内閣府が発表した去年10月から12月までのGDPの伸び率の速報値は、物価の変動を除いた実質で前の3か月と比べて0.6%のマイナス、年率換算で2.3%のマイナスと、2四半期ぶりのマイナスとなりました。 この結果、去年1年間のGDPの伸び率は、前の年と比べてマイナス0.9%となり、リーマンショックで大きく景気後退した平成21年以来、2年ぶりのマイナスとなりました。

これは東日本大震災の影響で、去年前半、経済活動が大きく落ち込んだためです。

主な項目を見ますと、輸出は震災による部品の供給網、いわゆるサプライチェーンの寸断や、ヨーロッパの信用不安による世界経済の減速で、プラス0.0%と伸び悩んだほか、個人消費も震災の影響でプラス0.0%と横ばいにとどまりました。

このほか、公共投資はマイナス4.0%と大きく落ち込んだほか、企業の設備投資は0.3%のプラスでした。 去年の日本経済は、震災による企業の生産や輸出の大幅な落ち込みから、夏場にかけて急速に持ち直したものの、歴史的な円高や世界経済の減速で秋以降は伸び悩みました。

内閣府では震災の復興需要で、ことしは緩やかな回復が見込まれるとしていますが、原発事故を受けた各地の電力不足や東京電力が打ち出している電気料金の値上げなど、新たな懸念も出てきており、先行きは不透明感が強まっています。

2011年の1年間でGDP伸び率が、2010年と比べてマイナス0.9%で、リーマンショックで大きく景気後退した2009年以来となる2年ぶりのマイナスとなる。個別に項目を見れば原因は明らかである。

主な項目では、輸出が0.0%、個人消費が0.0%、公共投資がマイナス4.0%、企業の設備投資がプラス0.3%となっている。

つまり、輸出企業は、東日本大震災にタイ洪水被害、欧州債務危機に円高進行の継続など数々の障害があったものの、コストカットや効率化などの経営努力によって昨年比0.0%に抑えたのだ。

では、突出して落ち込みの激しい公共投資はどういう理由からこれほど昨年比マイナスが大きいのだろう。これは、政府の第3次補正予算の成立が11月下旬にずれ込んだからだ。

もし、第3次補正予算が早期成立となっていれば公共事業がこれほど落ち込むこともなかったのだ。そして公共事業が政府努力で0.0%であれば去年1年間のGDPの伸び率がプラスとなっていたのだ。

これでは企業の日本経済の貢献を政府が妨げているとしか考えられない。にもかかわらず仕事で何ら結果を残していない 古川経済財政担当相が以下のコメントを出している。
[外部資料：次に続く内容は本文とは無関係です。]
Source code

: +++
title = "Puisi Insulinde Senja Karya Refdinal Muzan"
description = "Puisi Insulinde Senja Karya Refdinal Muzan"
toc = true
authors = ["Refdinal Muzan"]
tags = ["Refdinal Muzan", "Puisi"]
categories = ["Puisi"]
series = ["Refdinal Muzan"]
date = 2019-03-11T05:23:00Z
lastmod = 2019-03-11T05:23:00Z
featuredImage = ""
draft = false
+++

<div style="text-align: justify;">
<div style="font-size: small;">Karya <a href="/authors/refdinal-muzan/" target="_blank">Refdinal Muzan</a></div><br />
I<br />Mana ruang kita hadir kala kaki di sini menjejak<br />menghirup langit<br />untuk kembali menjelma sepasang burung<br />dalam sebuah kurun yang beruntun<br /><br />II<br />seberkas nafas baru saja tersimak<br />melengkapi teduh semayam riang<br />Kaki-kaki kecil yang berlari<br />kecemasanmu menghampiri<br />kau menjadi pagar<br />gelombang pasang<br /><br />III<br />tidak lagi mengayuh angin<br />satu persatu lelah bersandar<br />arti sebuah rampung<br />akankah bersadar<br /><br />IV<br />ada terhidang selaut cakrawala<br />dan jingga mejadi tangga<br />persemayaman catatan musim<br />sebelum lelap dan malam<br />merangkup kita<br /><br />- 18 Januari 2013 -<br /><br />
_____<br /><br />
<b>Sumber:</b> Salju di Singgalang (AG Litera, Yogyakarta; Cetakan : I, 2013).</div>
「今後は世界経済の緩やかな好転の中で、輸出が着実に増加すると期待」

つまり、日本のGDPを押し下げた理由は輸出の落ち込みで、輸出さえ戻れば問題ないという間違った認識と政府の失策など毛頭ない。

第3次補正予算の執行着手は「早くて新年度入り後」と見込まれており、復興需要が景気下支え要因となるにはなお時間が必要である。

ならば、他の景気刺激策は行ったのか。

家電エコポイントは2011年3月31日、住宅エコポイントは2011年年7月31日で終了とことごとく自民党の案を否定した。

その上、デフレ対策も何ら施策を行わない。円高対策は、安住財務大臣による為替介入という数を打って当てるという戦法である。

総合的な物価動向を示すGDPデフレーターは9期連続の下落。まだまだ物価が持続的に下落する緩やかなデフレ基調が続きそうだ。

このままでは本当にトヨタの豊田社長のコメントにもあるように「理屈上、国内でものをつくって輸出するモデルは成り立たない」事態である。

まず、日本経済の輸出至上主義が崩壊しつつあることを認識すべきだ。そして、デフレをあらゆる角度から脱却するための施策を講じないと生活保護者1000万人も現実となってしまう。